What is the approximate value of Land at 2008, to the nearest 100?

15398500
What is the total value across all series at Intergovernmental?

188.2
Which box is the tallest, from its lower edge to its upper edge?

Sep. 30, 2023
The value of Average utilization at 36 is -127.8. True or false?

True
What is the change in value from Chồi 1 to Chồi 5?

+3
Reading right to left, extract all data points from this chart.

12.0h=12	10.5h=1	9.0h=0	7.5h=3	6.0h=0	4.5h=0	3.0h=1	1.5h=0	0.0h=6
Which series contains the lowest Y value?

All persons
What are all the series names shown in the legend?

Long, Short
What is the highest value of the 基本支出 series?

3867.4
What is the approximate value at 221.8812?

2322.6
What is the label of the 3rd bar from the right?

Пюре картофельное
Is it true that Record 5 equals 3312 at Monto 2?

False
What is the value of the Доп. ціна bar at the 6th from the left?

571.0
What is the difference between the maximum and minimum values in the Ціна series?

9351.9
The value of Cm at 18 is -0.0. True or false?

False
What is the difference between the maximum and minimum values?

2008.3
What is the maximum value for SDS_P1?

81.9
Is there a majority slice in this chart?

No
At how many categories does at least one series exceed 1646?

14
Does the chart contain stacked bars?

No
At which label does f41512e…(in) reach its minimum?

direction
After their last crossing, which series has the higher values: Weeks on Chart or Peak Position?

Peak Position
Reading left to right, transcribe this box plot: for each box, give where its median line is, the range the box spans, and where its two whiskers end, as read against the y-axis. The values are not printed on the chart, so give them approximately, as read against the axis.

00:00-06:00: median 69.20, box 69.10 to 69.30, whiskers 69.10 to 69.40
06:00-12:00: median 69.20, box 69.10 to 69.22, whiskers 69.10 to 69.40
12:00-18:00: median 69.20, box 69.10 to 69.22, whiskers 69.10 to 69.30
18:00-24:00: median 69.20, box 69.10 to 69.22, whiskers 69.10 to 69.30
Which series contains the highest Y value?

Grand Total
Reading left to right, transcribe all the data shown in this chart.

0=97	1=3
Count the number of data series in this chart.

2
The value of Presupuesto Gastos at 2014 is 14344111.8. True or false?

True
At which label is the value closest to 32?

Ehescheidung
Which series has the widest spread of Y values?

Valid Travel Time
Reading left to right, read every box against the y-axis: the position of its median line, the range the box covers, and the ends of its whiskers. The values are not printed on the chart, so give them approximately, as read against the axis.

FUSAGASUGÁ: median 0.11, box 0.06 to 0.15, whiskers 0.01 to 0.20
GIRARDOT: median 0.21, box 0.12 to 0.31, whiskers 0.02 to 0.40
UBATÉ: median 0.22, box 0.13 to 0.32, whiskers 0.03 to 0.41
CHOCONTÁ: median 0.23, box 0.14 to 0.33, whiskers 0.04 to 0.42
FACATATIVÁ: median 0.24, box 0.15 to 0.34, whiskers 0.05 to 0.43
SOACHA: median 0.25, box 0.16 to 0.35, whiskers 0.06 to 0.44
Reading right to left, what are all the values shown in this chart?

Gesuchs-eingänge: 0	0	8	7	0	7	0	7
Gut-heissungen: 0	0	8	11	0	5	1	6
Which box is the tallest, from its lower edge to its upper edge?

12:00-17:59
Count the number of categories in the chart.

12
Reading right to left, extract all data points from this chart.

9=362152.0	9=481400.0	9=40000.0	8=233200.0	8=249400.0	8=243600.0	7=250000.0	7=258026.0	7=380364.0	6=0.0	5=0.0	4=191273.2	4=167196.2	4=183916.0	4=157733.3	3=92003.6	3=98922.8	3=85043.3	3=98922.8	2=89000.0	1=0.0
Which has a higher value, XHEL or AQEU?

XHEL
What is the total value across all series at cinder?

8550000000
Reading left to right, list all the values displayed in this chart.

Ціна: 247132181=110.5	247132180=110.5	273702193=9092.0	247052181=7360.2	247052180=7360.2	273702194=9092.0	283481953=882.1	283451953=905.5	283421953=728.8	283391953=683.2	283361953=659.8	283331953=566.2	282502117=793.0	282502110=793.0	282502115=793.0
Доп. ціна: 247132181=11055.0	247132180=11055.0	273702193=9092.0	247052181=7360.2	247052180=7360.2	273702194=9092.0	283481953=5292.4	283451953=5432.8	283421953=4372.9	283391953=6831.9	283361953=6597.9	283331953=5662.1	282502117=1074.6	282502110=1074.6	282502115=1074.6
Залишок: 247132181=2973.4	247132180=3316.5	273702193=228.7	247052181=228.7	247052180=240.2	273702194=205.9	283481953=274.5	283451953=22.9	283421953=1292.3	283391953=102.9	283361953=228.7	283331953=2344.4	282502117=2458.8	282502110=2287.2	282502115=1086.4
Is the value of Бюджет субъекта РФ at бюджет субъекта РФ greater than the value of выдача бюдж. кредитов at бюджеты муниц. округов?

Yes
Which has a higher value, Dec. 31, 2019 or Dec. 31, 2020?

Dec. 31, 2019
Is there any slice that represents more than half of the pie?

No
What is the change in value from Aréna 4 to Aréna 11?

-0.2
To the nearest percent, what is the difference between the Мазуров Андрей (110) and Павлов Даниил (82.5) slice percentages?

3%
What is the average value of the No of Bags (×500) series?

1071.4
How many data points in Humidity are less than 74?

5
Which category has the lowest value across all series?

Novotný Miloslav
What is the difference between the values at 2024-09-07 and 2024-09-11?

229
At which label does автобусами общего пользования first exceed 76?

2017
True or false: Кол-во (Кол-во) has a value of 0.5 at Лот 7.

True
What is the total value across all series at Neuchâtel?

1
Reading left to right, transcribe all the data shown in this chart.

- **YOUR GOAL**
Pick out each line of the items above that contains the string "many", and copy those lines. Case counts.

- **RESPONSE BELOW**
At how many categories does at least one series exceed 1646?
How many data points in Humidity are less than 74?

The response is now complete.